Yep I definitely saw that stuff on Ivermectin. It’s hard to say if it’s of any value, but its safety profile is alright.

Danny,
It seems that they should have broken the blinded portion of the study by now. Even so, studies have been halted when there is an overwhelming advantage or disadvantage to one arm of the study. Thanks for volunteering so early. You made it possible for the vaccine to hit the market. It is no surprise that you stepped up to the plate, as you do so on a regular basis at Hackerspace. I hope you got the real deal and are immune by now.
There is more at stake than just the Covid vaccine. Messenger RNA vaccines or a major innovation. As much as people complain about new and potentially dangerous technology, it is like the Borg, resistance is futile. It is coming whether we like it or not.
In the words of Elon musk, now that we can produce a custom piece of Messenger RNA, disease is a matter software. The implications are enormous. I recognize The dangers involved, but I feel the implications for the future are unlimited. Quite literally, your actions Enrolling in that study will change the future of Disease itself.

Fred Martin

More positive results for antibodies.
Regeneron‘s antibody cocktail REGN-CUV2 Shows new promising results in hospitalized patients. Patients who are hospitalized and do not show a good antibody response naturally died at three times the rate of those who were producing antibodies. In the ongoing studies, these seronegative patient had a good response to the anybody cocktail. Death rate and rates of intubation dropped approximately 22% when compared to placebo. The virus levels dropped dramatically. There seems to be another missing piece of the puzzle.

These are preliminary results of an ongoing study.

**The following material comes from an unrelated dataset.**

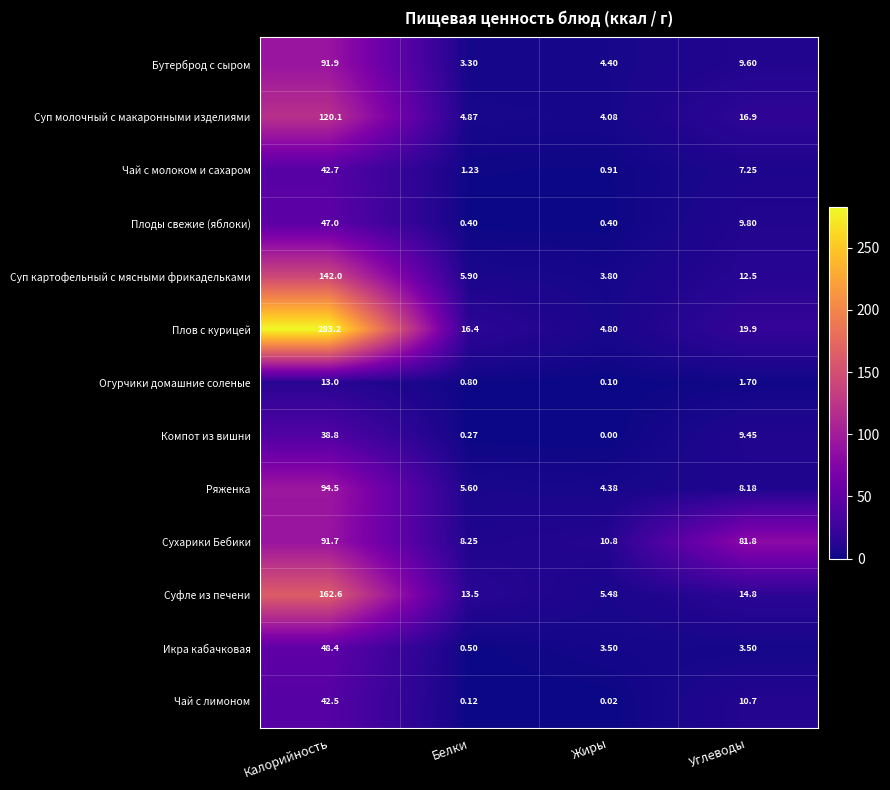

What is the spread (max minus min) of values at Углеводы?

80.1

I believe the key is seronegative hospitalized patients. The studies for Bamlanivimab I believe we’re done on all comers And not stratified in this way. I wonder how it would perform under similar Stratification. It’s all just food for thought call in understanding the mechanism

Fred R. Martin

Vaxart is getting ready to release their phase I human trials of an ORAL vaccine! Looks good so far. Take a pill, no refrigeration needed. Could be sent in the mail for distribution. Targets not just the S protein (spike) That has been mutating, but the N protein (nucleus). Still a long ways off, but something very different.